[[ INFORMATION SHOWN, beginning ]]

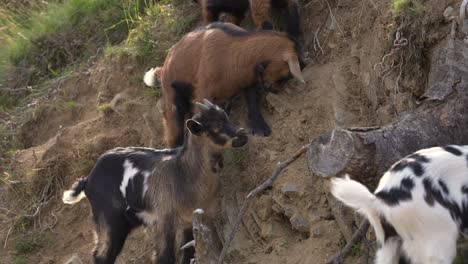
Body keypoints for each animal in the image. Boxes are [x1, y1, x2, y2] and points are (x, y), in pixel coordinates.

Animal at [61, 94, 249, 262]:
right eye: (215, 128)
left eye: (227, 118)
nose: (243, 135)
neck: (183, 173)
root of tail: (88, 180)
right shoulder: (163, 221)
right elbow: (165, 257)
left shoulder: (191, 220)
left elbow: (188, 253)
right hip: (109, 220)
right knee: (102, 255)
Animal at [144, 21, 304, 147]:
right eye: (287, 74)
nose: (276, 89)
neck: (231, 54)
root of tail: (164, 68)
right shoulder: (203, 92)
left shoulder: (248, 80)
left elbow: (252, 102)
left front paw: (260, 128)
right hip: (172, 101)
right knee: (174, 134)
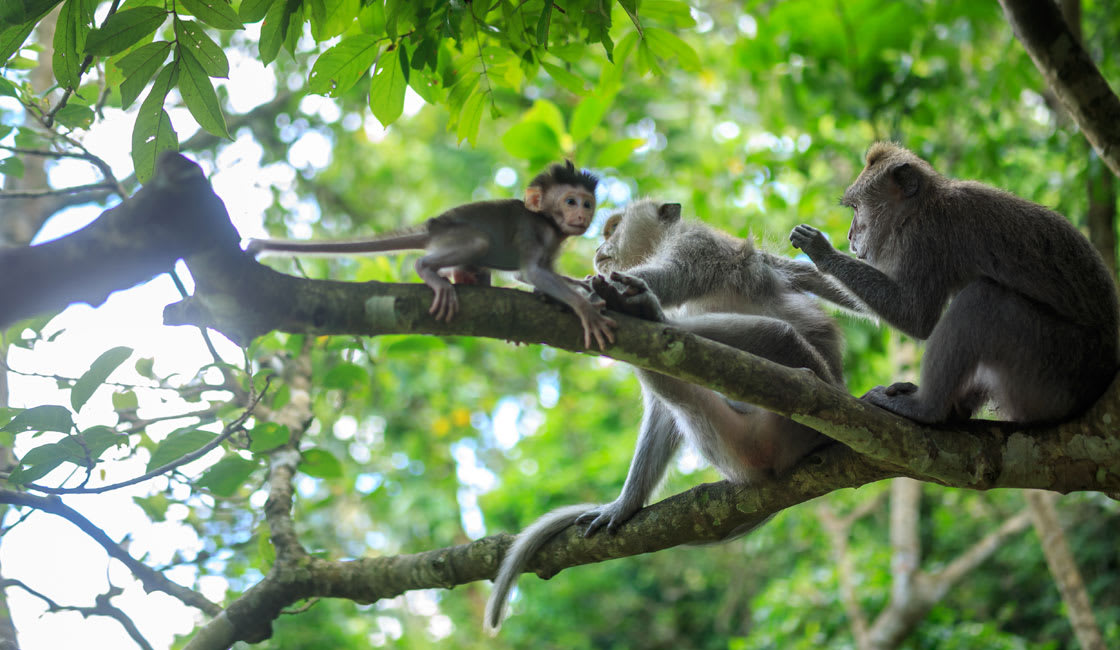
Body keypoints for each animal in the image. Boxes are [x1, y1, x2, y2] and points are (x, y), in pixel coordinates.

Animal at [245, 160, 618, 349]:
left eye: (587, 203)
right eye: (570, 201)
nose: (582, 215)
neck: (549, 223)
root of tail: (432, 229)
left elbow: (547, 273)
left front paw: (585, 285)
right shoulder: (532, 230)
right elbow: (530, 273)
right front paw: (586, 309)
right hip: (457, 235)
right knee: (476, 243)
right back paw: (429, 272)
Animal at [483, 200, 855, 632]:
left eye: (612, 227)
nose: (600, 246)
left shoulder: (696, 247)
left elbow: (670, 276)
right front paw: (625, 504)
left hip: (812, 392)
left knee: (776, 335)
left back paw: (652, 313)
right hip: (732, 441)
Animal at [788, 142, 1120, 423]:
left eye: (857, 209)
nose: (849, 235)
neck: (921, 206)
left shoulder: (926, 238)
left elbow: (915, 316)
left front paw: (821, 251)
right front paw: (791, 269)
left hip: (1055, 367)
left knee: (983, 301)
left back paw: (927, 409)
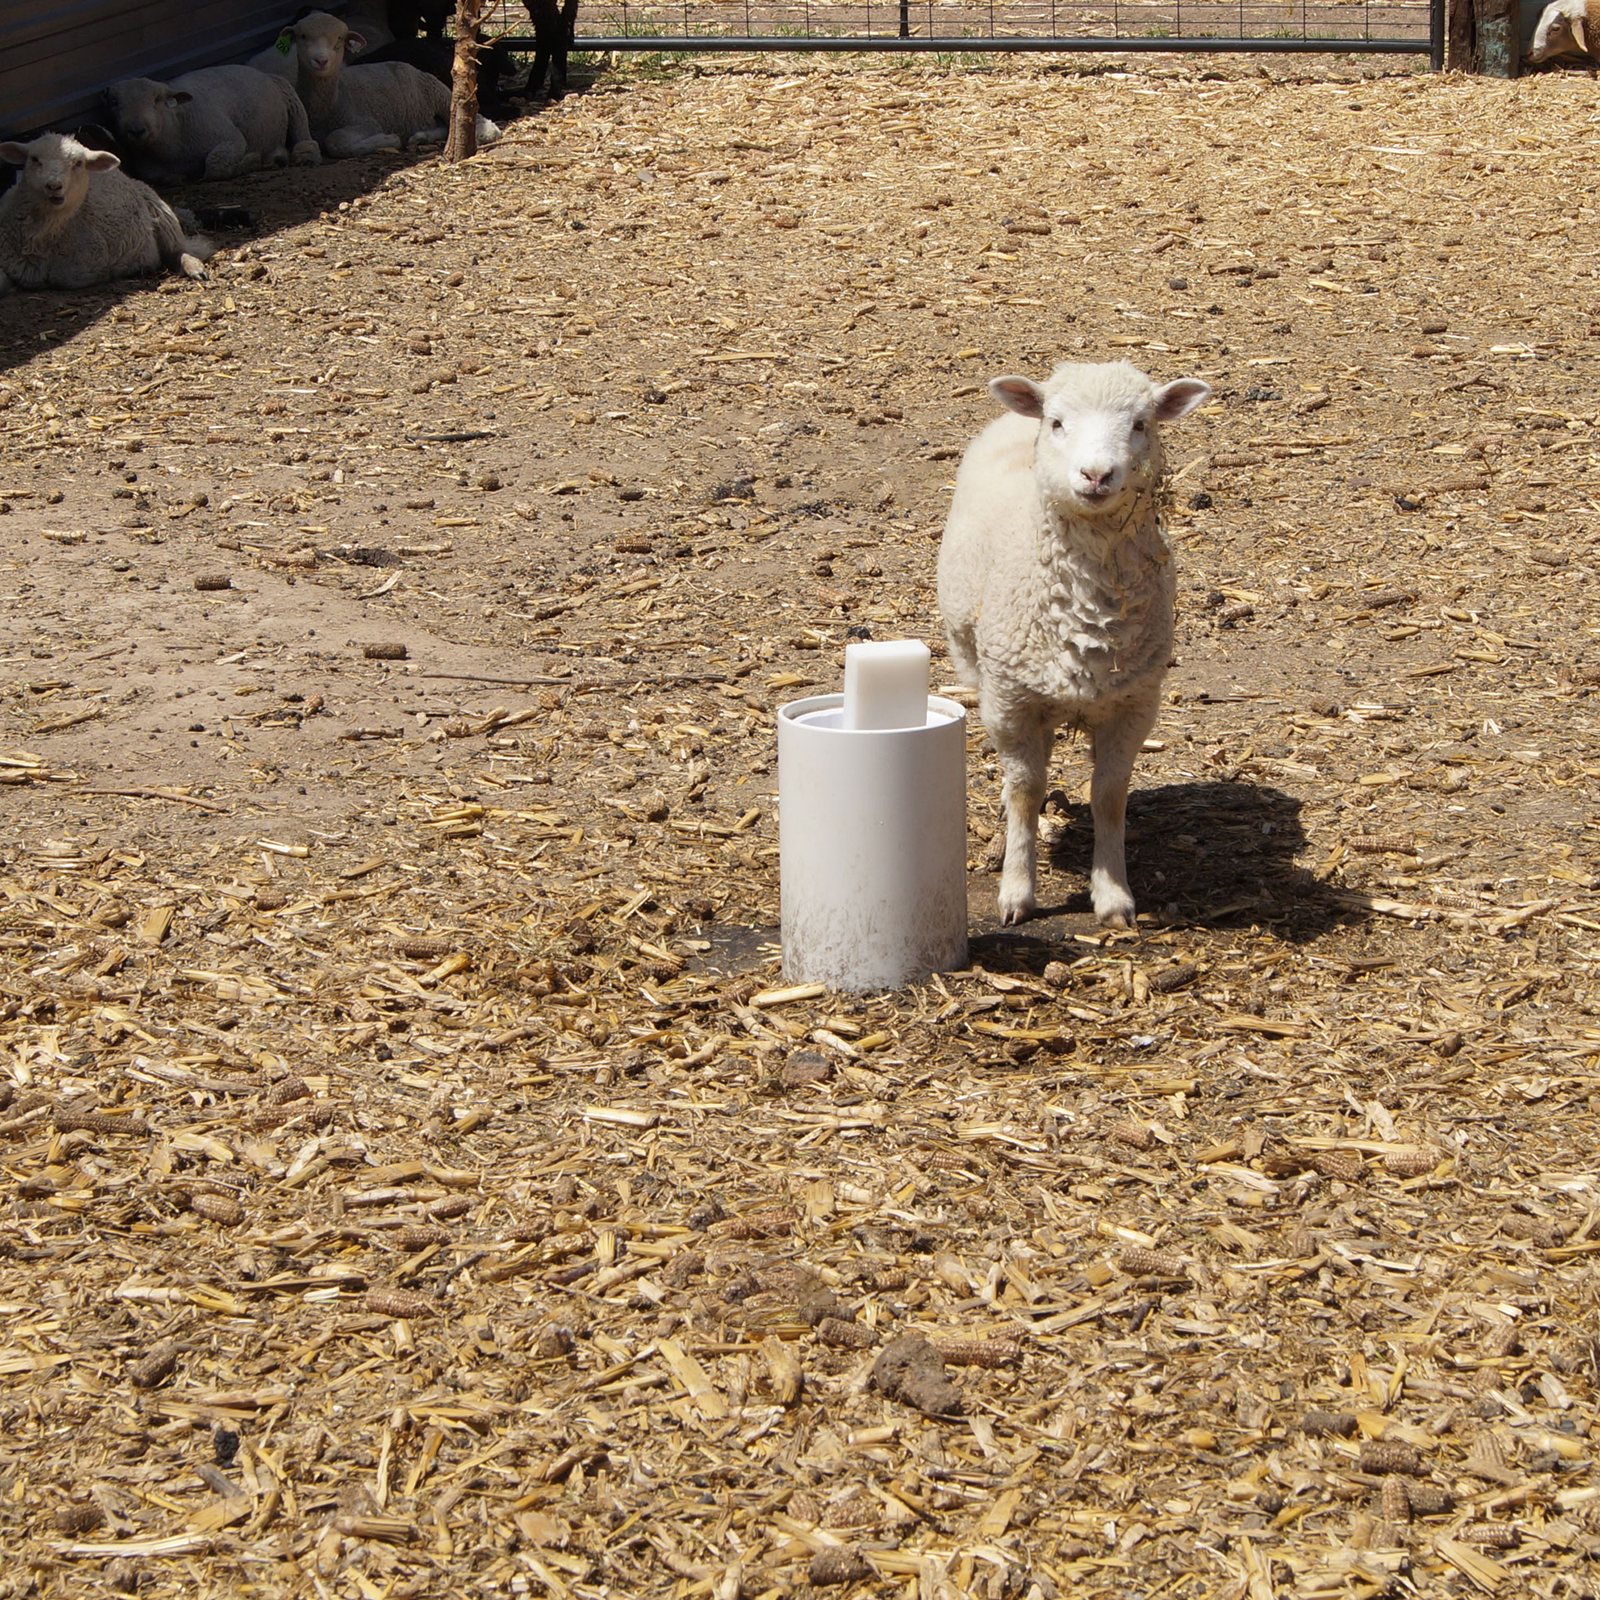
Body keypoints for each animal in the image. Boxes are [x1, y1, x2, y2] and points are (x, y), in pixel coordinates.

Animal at [0, 133, 212, 293]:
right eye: (34, 159)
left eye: (78, 163)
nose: (53, 186)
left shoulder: (92, 257)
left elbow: (62, 277)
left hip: (160, 209)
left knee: (178, 249)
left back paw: (194, 267)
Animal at [104, 65, 321, 183]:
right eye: (114, 102)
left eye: (157, 99)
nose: (136, 130)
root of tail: (261, 73)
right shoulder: (148, 171)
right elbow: (164, 178)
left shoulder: (230, 139)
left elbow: (215, 168)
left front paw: (249, 161)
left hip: (288, 93)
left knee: (304, 133)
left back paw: (301, 154)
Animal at [289, 10, 499, 158]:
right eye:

[[ INFORMATION SHOWN, end ]]

*GOAL OF THE EXERCISE*
How many lines in the listing above contain the string "tail"? Answer with the number only.

*THE COMPLETED TASK*
4